A documentação as built abrange todas as disciplinas da engenharia envolvidas na obra. Isso inclui desde a arquitetura e estrutura, com a localização exata de pilares, vigas e lajes, até as instalações prediais, como sistemas elétricos, hidráulicos, sanitários, de combate a incêndio (SPDA), de dados e de climatização.

Cada elemento é detalhado com suas dimensões reais, materiais utilizados e posicionamento final. Em projetos de infraestrutura, o as built mapeia redes subterrâneas, pavimentações, drenagens e outras estruturas, garantindo que futuras intervenções sejam realizadas com segurança e eficiência, evitando danos a sistemas ocultos.

A importância estratégica na fase pós-obra

No pós-obra, o as built se torna a principal ferramenta para a equipe de manutenção e facility management. Com ele, é possível localizar rapidamente tubulações, fiações e componentes estruturais para reparos, inspeções ou substituições, reduzindo custos e tempo de inatividade. Sem um as built preciso, qualquer intervenção pode se tornar um desafio complexo e caro.

Além disso, a documentação é indispensável para processos de legalização e regularização da edificação junto aos órgãos competentes, como prefeituras e concessionárias. Ela atesta a conformidade da obra com as normas e licenças concedidas. Também é um ativo valioso em caso de venda do imóvel, conferindo transparência e segurança ao comprador em relação ao que está sendo adquirido.

Para futuras expansões ou retrofits, o as built é o ponto de partida. Ele fornece os dados exatos da estrutura existente, permitindo que novos projetos sejam desenvolvidos de forma integrada e segura, sem a necessidade de levantamentos caros e demorados do zero. É um investimento que se paga ao longo da vida útil do empreendimento.

Perguntas frequentes

Qual a diferença entre projeto executivo e as built? O projeto executivo é o conjunto de documentos técnicos detalhados para a execução da obra, servindo como guia para a construção. Já o as built é a representação fiel da obra como ela foi efetivamente construída, incorporando todas as alterações e adaptações realizadas durante o processo construtivo.

Quem é o responsável pela elaboração do as built? A responsabilidade pela elaboração do as built geralmente recai sobre a construtora ou a empresa executora da obra, que possui os registros das modificações e acesso direto ao canteiro. É comum que essa exigência esteja clara no contrato, com a supervisão e aprovação do contratante ou do projetista responsável.
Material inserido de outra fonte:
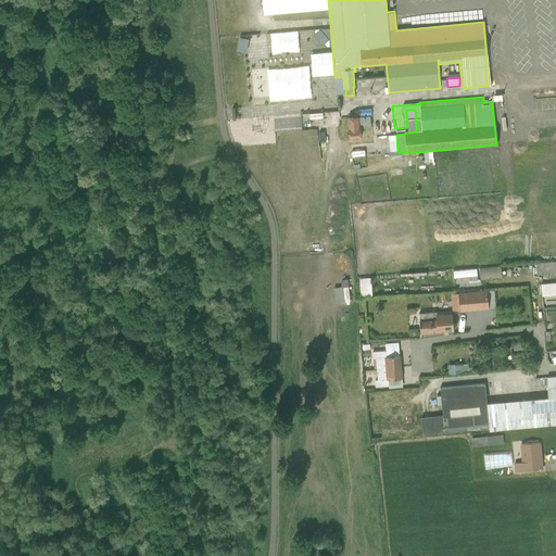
[(357,144),(373,142),(370,116),(358,117),(358,115),(348,116),(348,128),(350,128),(352,152),(358,152),(357,144)]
O as built é obrigatório por norma? Não existe uma norma única que torne o as built universalmente obrigatório para todas as obras no Brasil. No entanto, sua exigência é comum em contratos de engenharia, especialmente em obras públicas e grandes empreendimentos privados, e é fundamental para a obtenção de licenças, alvarás de funcionamento e para o atendimento a requisitos de segurança e manutenção, como em sistemas de combate a incêndio (NBR 13714).

Como a tecnologia impacta a elaboração do as built? A tecnologia tem transformado a elaboração do as built, tornando-o mais preciso e eficiente. Ferramentas como scanners a laser 3D (LiDAR), drones com fotogrametria e softwares BIM (Building Information Modeling) permitem capturar a realidade construída com alta fidelidade e gerar modelos digitais que facilitam a gestão e o acesso à informação, integrando dados de forma inteligente.